Authored by reames on May 16 2023, 1:39 PM.

Details

Summary

The direct motivation here is to undo an unprofitable vectorization performed by SLP, but the transform seems generally useful as well. If we are storing a zero to memory, we can use a single scalar store (from X0) for all power of two sizes up to XLen.

Note: We can extend this transform in a bunch of ways. I'm deliberately starting narrow to focus on the two questions highlighted just above.

Diff Detail

Event Timeline

reames created this revision.May 16 2023, 1:39 PM
Herald added a project: Restricted Project. · View Herald TranscriptMay 16 2023, 1:39 PM
reames requested review of this revision.May 16 2023, 1:39 PM
Herald added a project: Restricted Project. · View Herald TranscriptMay 16 2023, 1:39 PM
craig.topper added inline comments.May 16 2023, 5:55 PM
llvm/lib/Target/RISCV/RISCVISelLowering.cpp
12176

Did you intend to leave FLAGIT in here?

reames added inline comments.May 16 2023, 6:11 PM
llvm/lib/Target/RISCV/RISCVISelLowering.cpp
12176

Nope. :) That's my usual easy grep flag for local work, will remove.

reames updated this revision to Diff 522869.May 16 2023, 6:16 PM
reames updated this revision to Diff 522873.May 16 2023, 6:28 PM
reames retitled this revision from [RISCV] Use scalar stores for splats of zero to memory upto 2 x XLen to [RISCV] Use scalar stores for splats of zero to memory up to XLen.
reames edited the summary of this revision. (Show Details)

Noticed while looking at something else that DAG combine store merging will produce the <2 x i64> vector stores this is splitting. The particular test case came from memset lowering. Oddly, this seeming conflict appears to work out, but it feels like we should really fix the store merging preference before handling the two stores part of this.

(following is removed from review description as it no longer applies, saved only for my later reference)

One concern here is that splitting the store into two instructions could introduce a store-to-load forwarding stall. I think this is worth doing, but what do others think? Should we restrict this to a maximum of XLEN sized operations which can be done in a single store?

This transform is potentially increasing the number of memory operations (from 1 to 2). The same restriction mentioned above would resolve this as well.

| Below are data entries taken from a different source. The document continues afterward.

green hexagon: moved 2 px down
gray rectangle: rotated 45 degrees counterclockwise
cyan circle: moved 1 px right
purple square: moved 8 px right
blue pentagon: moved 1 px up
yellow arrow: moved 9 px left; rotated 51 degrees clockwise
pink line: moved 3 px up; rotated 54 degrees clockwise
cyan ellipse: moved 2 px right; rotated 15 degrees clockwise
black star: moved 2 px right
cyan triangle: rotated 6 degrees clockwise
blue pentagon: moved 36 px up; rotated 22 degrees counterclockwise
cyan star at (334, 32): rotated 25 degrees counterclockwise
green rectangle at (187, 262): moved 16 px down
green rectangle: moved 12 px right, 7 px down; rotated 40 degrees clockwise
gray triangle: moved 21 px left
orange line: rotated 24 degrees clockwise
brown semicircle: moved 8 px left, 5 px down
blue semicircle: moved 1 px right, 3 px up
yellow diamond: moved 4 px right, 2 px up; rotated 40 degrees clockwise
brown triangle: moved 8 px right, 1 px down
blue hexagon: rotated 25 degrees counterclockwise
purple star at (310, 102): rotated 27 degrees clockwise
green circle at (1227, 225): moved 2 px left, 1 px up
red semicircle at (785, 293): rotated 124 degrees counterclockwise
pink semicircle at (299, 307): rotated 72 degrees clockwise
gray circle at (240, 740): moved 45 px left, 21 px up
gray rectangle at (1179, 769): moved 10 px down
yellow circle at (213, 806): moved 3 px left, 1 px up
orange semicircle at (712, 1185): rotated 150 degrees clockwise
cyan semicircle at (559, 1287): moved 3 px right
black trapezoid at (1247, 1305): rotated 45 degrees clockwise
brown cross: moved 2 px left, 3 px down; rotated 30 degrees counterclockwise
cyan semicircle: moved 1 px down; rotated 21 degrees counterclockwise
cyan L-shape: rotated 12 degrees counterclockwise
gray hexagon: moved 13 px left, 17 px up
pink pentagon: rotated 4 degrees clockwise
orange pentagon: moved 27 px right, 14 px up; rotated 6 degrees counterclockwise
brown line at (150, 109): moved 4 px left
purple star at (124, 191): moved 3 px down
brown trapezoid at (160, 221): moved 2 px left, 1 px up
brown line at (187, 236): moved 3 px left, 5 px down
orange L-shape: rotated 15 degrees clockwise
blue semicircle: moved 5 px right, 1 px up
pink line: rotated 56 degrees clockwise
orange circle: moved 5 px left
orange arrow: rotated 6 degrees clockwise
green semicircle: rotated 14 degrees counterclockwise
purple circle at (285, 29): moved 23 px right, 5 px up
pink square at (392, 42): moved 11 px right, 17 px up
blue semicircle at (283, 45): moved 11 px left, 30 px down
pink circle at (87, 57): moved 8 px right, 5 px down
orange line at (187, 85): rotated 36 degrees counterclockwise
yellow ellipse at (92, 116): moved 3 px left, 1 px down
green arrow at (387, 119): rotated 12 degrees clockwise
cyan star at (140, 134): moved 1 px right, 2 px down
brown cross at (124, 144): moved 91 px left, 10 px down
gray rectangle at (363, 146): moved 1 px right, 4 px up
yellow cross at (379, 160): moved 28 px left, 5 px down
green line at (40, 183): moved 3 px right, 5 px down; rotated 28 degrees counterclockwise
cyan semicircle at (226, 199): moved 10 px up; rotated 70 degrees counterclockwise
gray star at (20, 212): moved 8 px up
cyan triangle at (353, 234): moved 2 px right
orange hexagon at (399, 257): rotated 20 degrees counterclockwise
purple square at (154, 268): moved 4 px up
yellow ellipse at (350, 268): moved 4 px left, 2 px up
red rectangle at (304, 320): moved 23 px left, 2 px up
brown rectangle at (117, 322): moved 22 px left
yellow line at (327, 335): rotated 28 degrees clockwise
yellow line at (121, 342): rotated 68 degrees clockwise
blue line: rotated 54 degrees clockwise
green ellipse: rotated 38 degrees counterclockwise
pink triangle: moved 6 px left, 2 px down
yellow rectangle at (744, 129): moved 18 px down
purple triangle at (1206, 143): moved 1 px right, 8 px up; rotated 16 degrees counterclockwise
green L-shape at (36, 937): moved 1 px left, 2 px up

craig.topper accepted this revision.May 16 2023, 8:09 PM

This seems reasonable to me.

This revision is now accepted and ready to land.May 16 2023, 8:09 PM
luke added inline comments.May 17 2023, 2:24 AM
llvm/lib/Target/RISCV/RISCVISelLowering.cpp
12189

Do we want to check if the memory access is fast? Currently we always report unaligned scalar accesses as slow, but that sounds like it's at odds with this combine

bool RISCVTargetLowering::allowsMisalignedMemoryAccesses(
    EVT VT, unsigned AddrSpace, Align Alignment, MachineMemOperand::Flags Flags,
    unsigned *Fast) const {
  if (!VT.isVector()) {
    if (Fast)
      *Fast = 0;
    return Subtarget.enableUnalignedScalarMem();
  }
asb added inline comments.May 17 2023, 4:14 AM
llvm/lib/Target/RISCV/RISCVISelLowering.cpp
12189

Luke and I chatted about this earlier today, and the specific case would be where a vector access that is aligned according to the natural alignment of its elements is converted to a wider scalar access that is misaligned. Though now reminding myself of the how +unaligned-scalar-mem is used (https://reviews.llvm.org/D126085), this is probably not a concern, as it's only enabled if unaligned scalar mem is performant enough to be worth using.

reames added inline comments.May 17 2023, 7:26 AM
llvm/lib/Target/RISCV/RISCVISelLowering.cpp
12189

Honestly, this is whole area is a bit of a mess. What exactly the fast flag means (it's a unsigned so it has many possible states) is very poorly defined. It's also extremely target specific, but interacts with generic codegen, so the best kind of fun.

At the moment, we're interpreting it as basically a hint that misaligned accesses should be aggressively formed - as opposed to simply used when natural during lowering.

In this case, I think moving forward without Fast is the right practical answer, but this is a bit of a code smell.

Thanks for pointing this out, I'd not considered it. I'm going to be looking at a couple other aspects of mem-op lowering, and I'll see if I can clean this up.